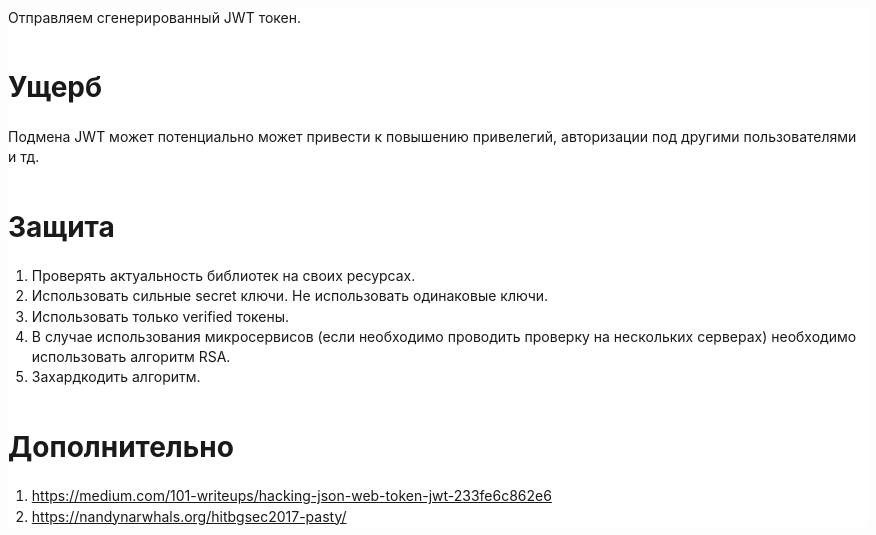 Отправляем сгенерированный JWT токен.


# Ущерб 

Подмена JWT может потенциально может привести к повышению привелегий, авторизации под другими пользователями и тд.


# Защита

1. Проверять актуальность библиотек на своих ресурсах. 
2. Использовать сильные secret ключи. Не использовать одинаковые ключи.
3. Использовать только verified токены.
4. В случае использования микросервисов (если необходимо проводить проверку на нескольких серверах) необходимо использовать алгоритм RSA.
5. Захардкодить алгоритм.


# Дополнительно

1. https://medium.com/101-writeups/hacking-json-web-token-jwt-233fe6c862e6
2. https://nandynarwhals.org/hitbgsec2017-pasty/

### [Work to complete]
Every record must be copied exactly, with images dropped from the result.

### [Your solution]
 Отправляем сгенерированный JWT токен.


# Ущерб 

Подмена JWT может потенциально может привести к повышению привелегий, авторизации под другими пользователями и тд.


# Защита

1. Проверять актуальность библиотек на своих ресурсах. 
2. Использовать сильные secret ключи. Не использовать одинаковые ключи.
3. Использовать только verified токены.
4. В случае использования микросервисов (если необходимо проводить проверку на нескольких серверах) необходимо использовать алгоритм RSA.
5. Захардкодить алгоритм.


# Дополнительно

1. https://medium.com/101-writeups/hacking-json-web-token-jwt-233fe6c862e6
2. https://nandynarwhals.org/hitbgsec2017-pasty/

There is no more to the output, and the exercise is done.